We Lose Our Humanity

My brother Mark is my hero (as you’re about to see).

Seventeen years ago, he was a true craftsman. Mark designed and built custom wood furniture with those extra touches: like cabinet drawers that would close on their own, whisper soft, with the slightest nudge. Then he had a stroke that paralyzed his right side and left him with aphasia. Mark can understand what others are saying, knows what he wants to say but has a hard time getting the words out.

To his credit, Mark lives in his own home on an acre of land in the desert. He maintains this and does everything—including driving—with his left hand and foot.

Why Do You Care?

In organizations, we make up rules (often called policies and procedures, codes of ethics, etc.) to keep employees, clients and our businesses safe and efficient. But we have a tendency to put these in place and not change them. And too often they become the justification for us to say “no” without giving it too much thought.

Mark has had three surgeries in a year to improve blood flow to his legs. The last one was particularly tough and left him in chronic pain. (He isn’t a complainer. So when Mark says his pain is a nine on a 10-point scale, I believe him.)

He was on oxycodone, which is heavy-duty stuff.
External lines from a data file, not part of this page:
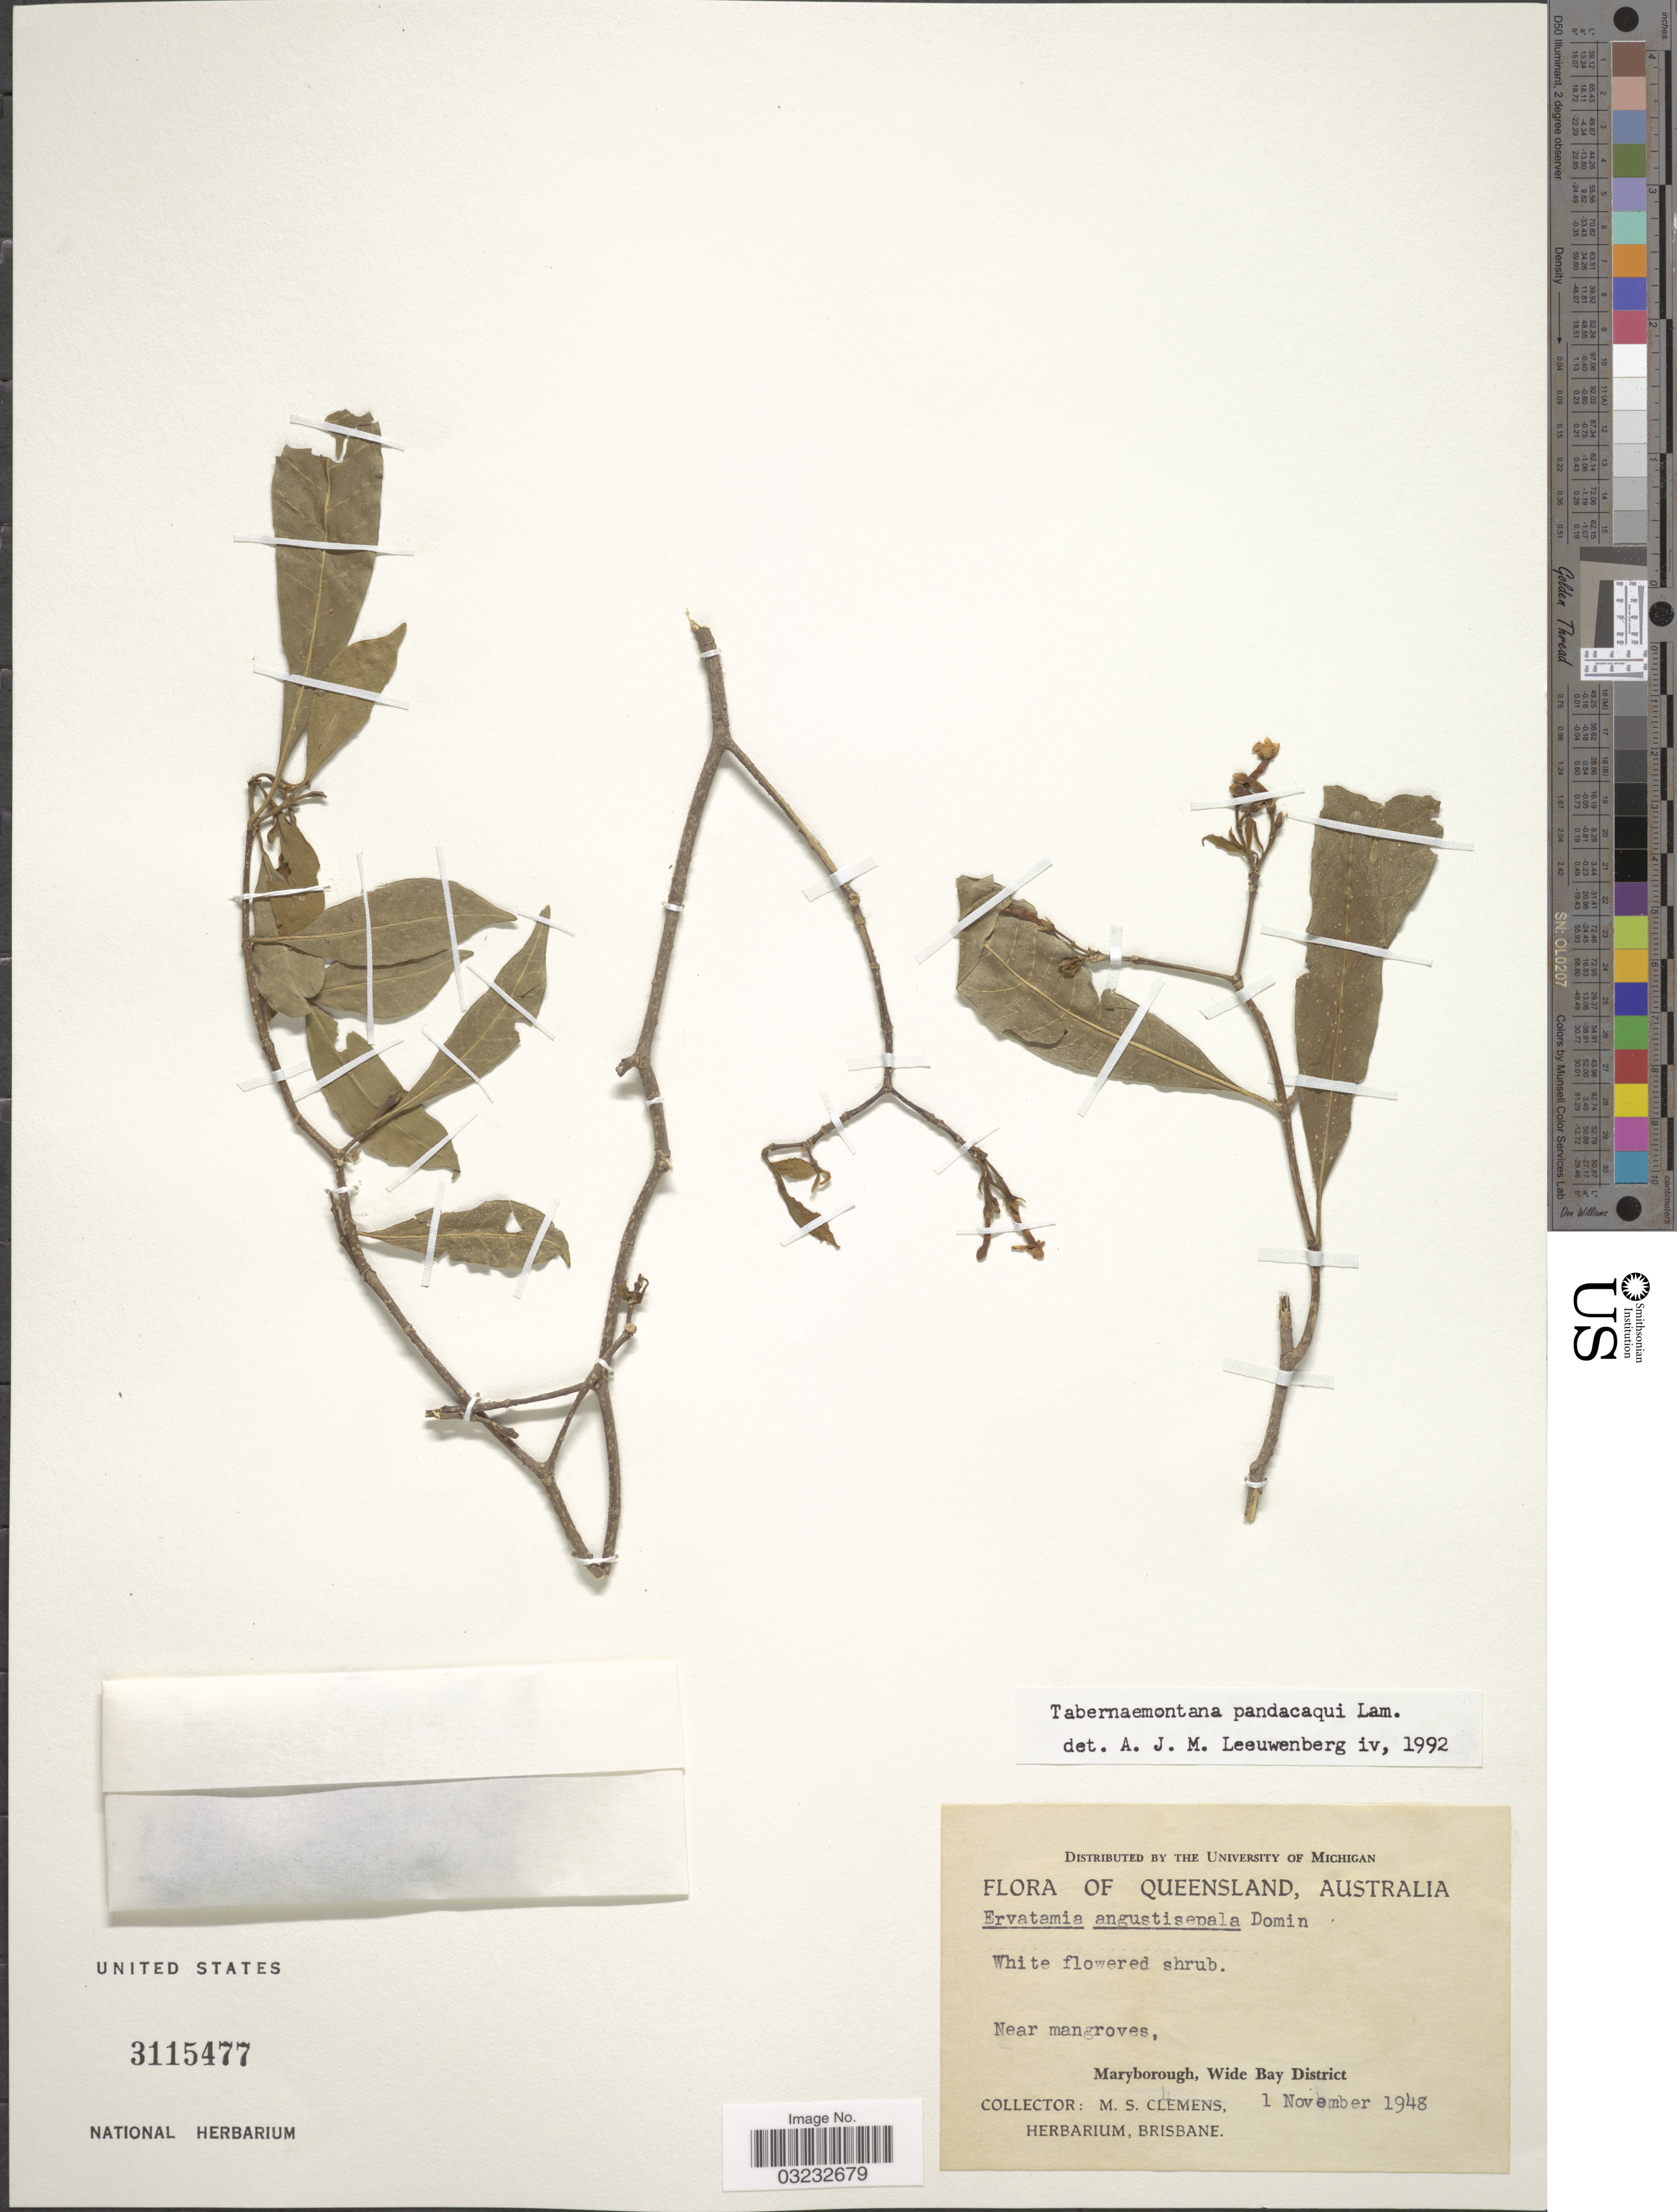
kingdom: Plantae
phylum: Tracheophyta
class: Magnoliopsida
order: Gentianales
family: Apocynaceae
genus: Tabernaemontana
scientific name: Tabernaemontana pandacaqui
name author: Poir.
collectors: M. S. Clemens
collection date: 1948-11-01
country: Australia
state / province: Queensland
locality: Maryborough, Wide Bay District.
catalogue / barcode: US 3115477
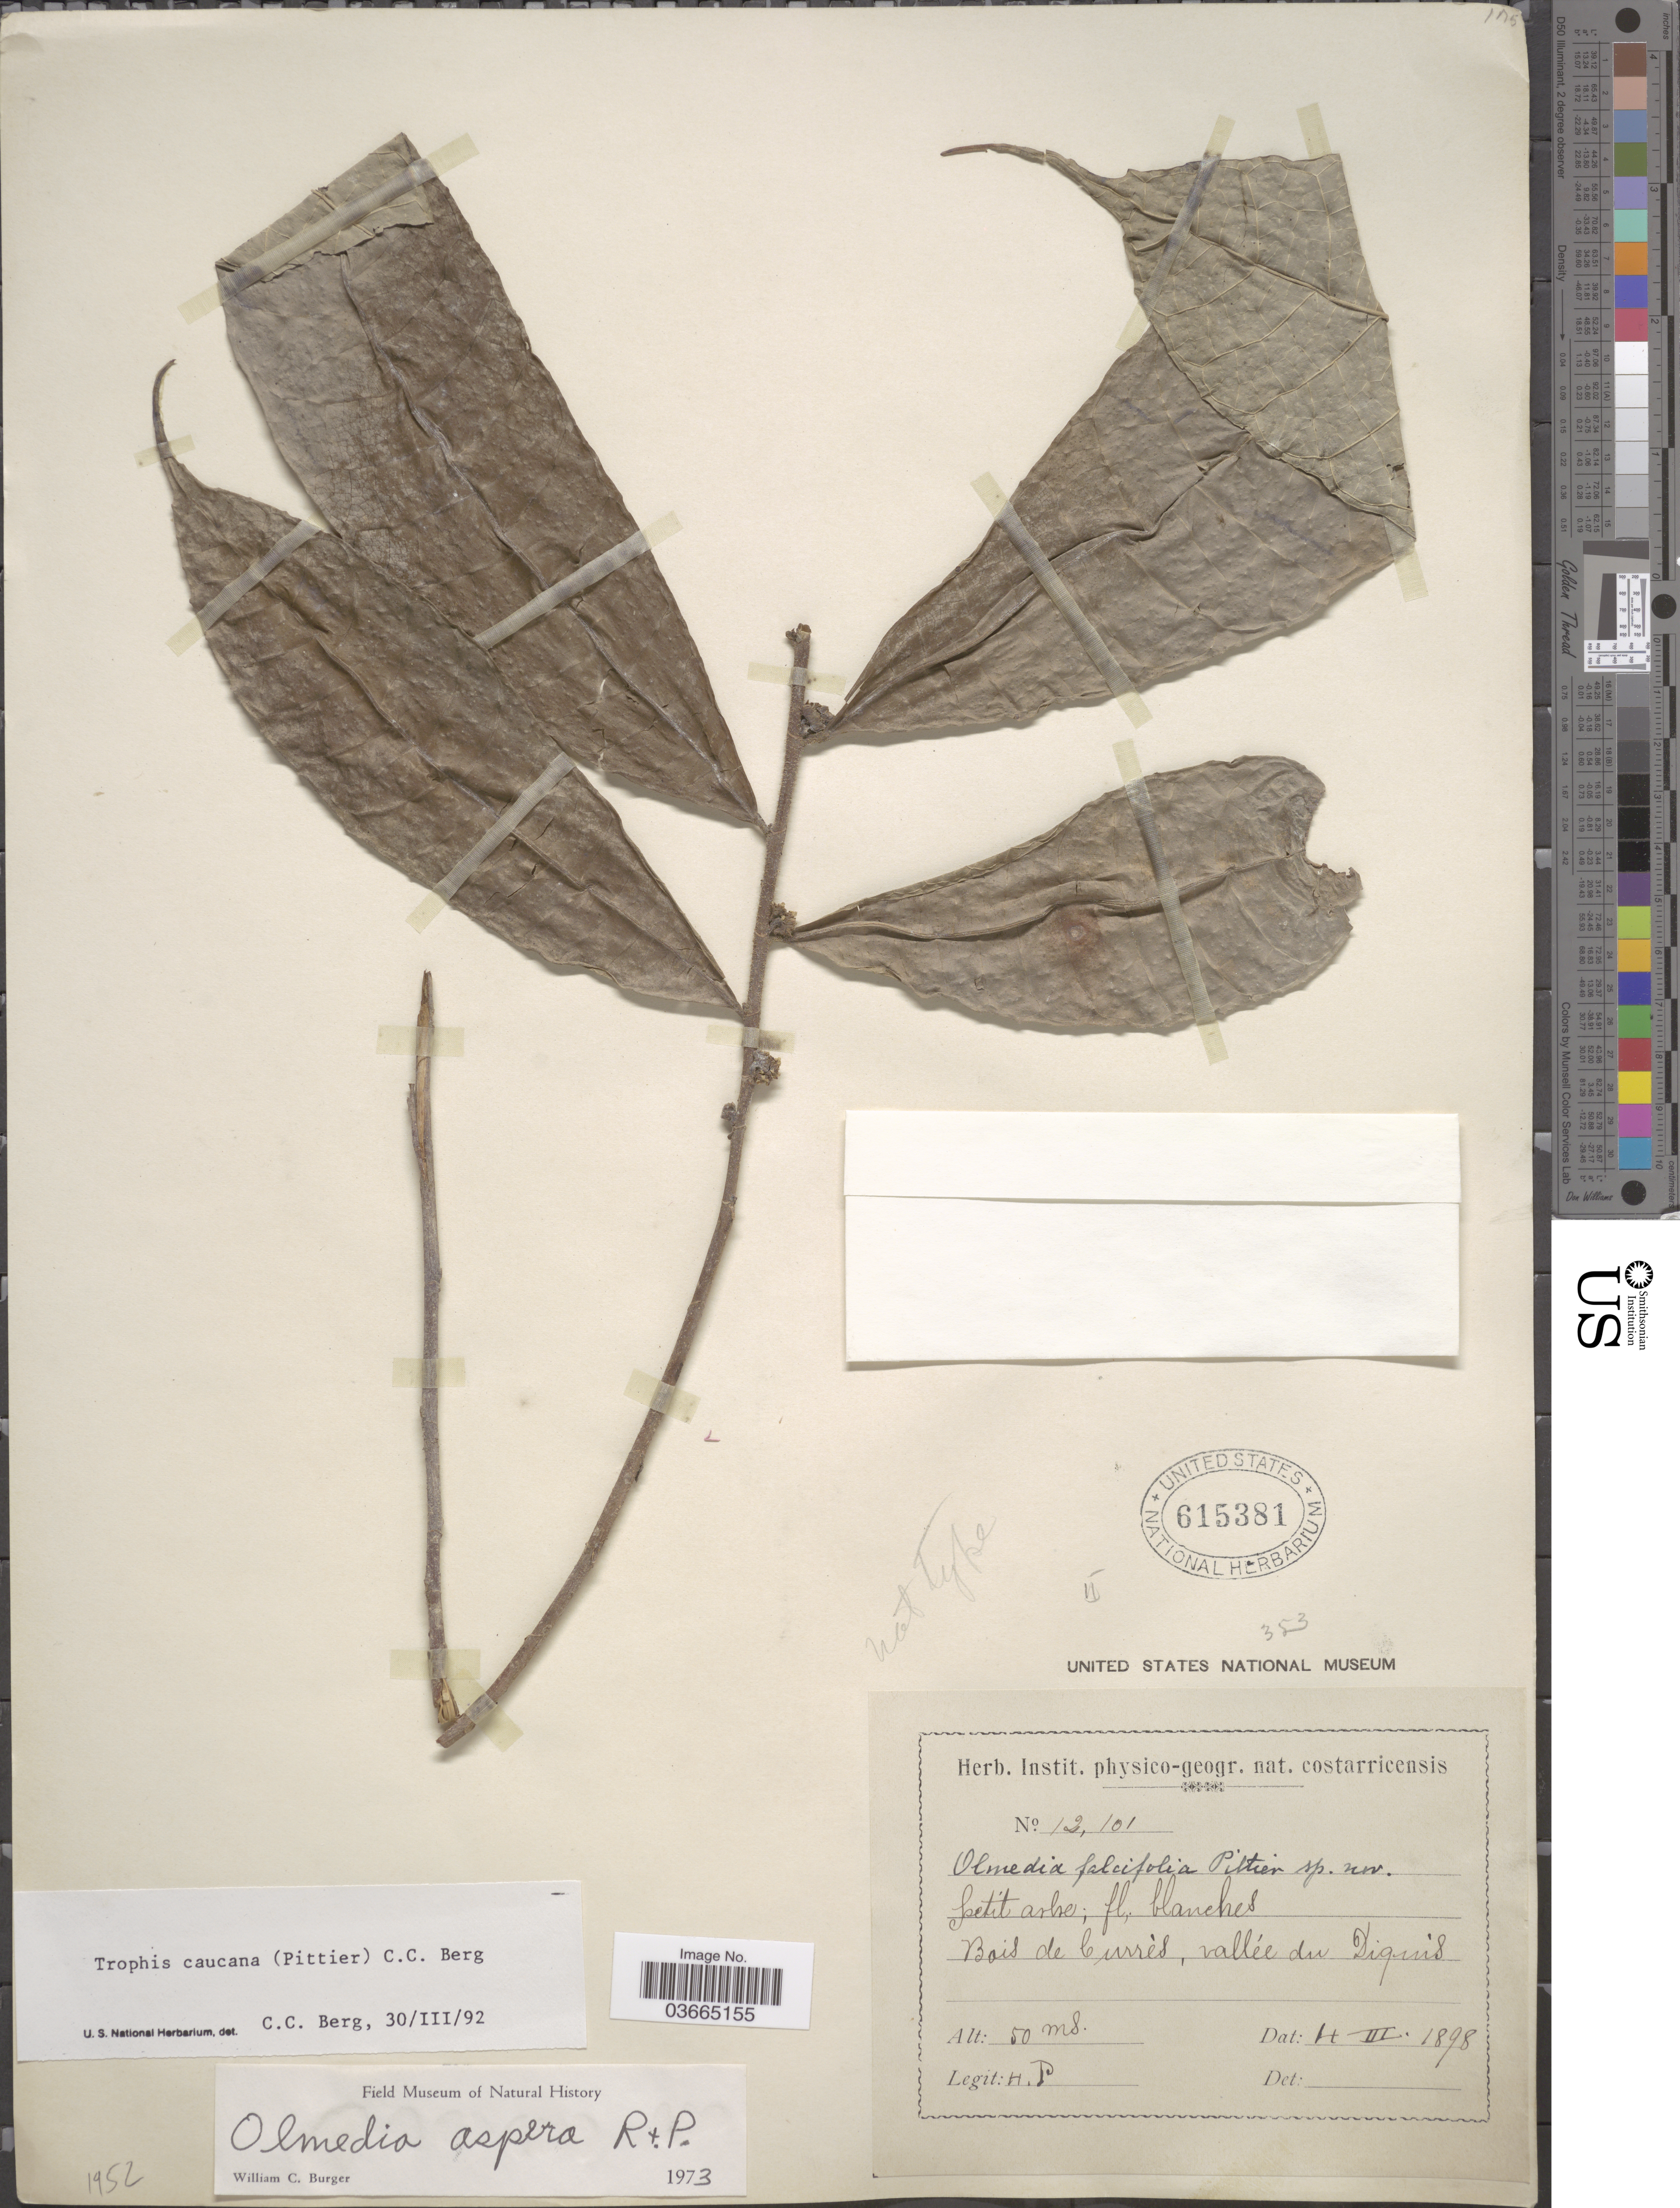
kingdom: Plantae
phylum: Tracheophyta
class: Magnoliopsida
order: Rosales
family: Moraceae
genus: Olmedia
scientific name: Olmedia aspera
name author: Ruiz & Pav.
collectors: H. P.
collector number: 12101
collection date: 1898-03-04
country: Costa Rica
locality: Bois de Currès, vallée du Diquis.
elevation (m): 50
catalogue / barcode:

A few weeks after the surgery, his doctor stepped him down from 15 milligrams to five—not the usual 10—without explaining the change. Suddenly, Mark was in more pain. So he did what many of us might choose: he started taking more pills.

Our next move became going to a pain clinic: to discover and treat the underlying causes for his pain, not just medicate the symptoms.

The Law of Unintended Consequences

The new doctor moved Mark to a patch. Part of the rationale was that he couldn’t over-medicate himself the way he could with pills. The rest was that the clinic didn’t want to be liable for an opioid overdose.

But the evidence-based medicine approach was to start Mark on the lowest possible dosage for the patch and then move him up. In addition, because patches deliver medication through the skin, it can take a while for these to work. Which meant the five milligrams from the patch were even less effective than the pills had been.

As Mark and I lobbied for higher dosages of the patch to address the constant feeling of pins and needles in his legs (even his paralyzed one), we encountered two bromides.

First, that the pain clinic could have “fired” him as a patient because he had taken more than the prescribed amount of oxycodone—and we were lucky that they didn’t.

Second, that he would have to suffer through weeks of lower dosages because that was how the patch prescription process worked. After begging, we were able to move him from five milligrams to 10 rather than the usual 7.5. (Even the doctor could see that they couldn’t run certain tests on Mark because he was in too much pain to do these.)

First, Do No Harm

“Health care” has become an oxymoron for Mark—he is getting neither. He fights through weeks of pain because he refuses to be licked. But he’s also admitted that this can’t go on, he’s getting tired and has a breaking point.

Look around. Where are you relying on a policy, a process, or something else that clearly doesn’t serve the people who work with you, or your customers, or your partners?

When have you said, “That’s the way we do things here” or “This procedure is the best solution” in the face of a person for whom this clearly isn’t working?

Of course you’re a busy leader: every bit as busy as the doctors and nurses Mark is seeing. But once we choose rules over people, we protect ourselves at the cost of our humanity. And we’re slowly putting our organization on life support.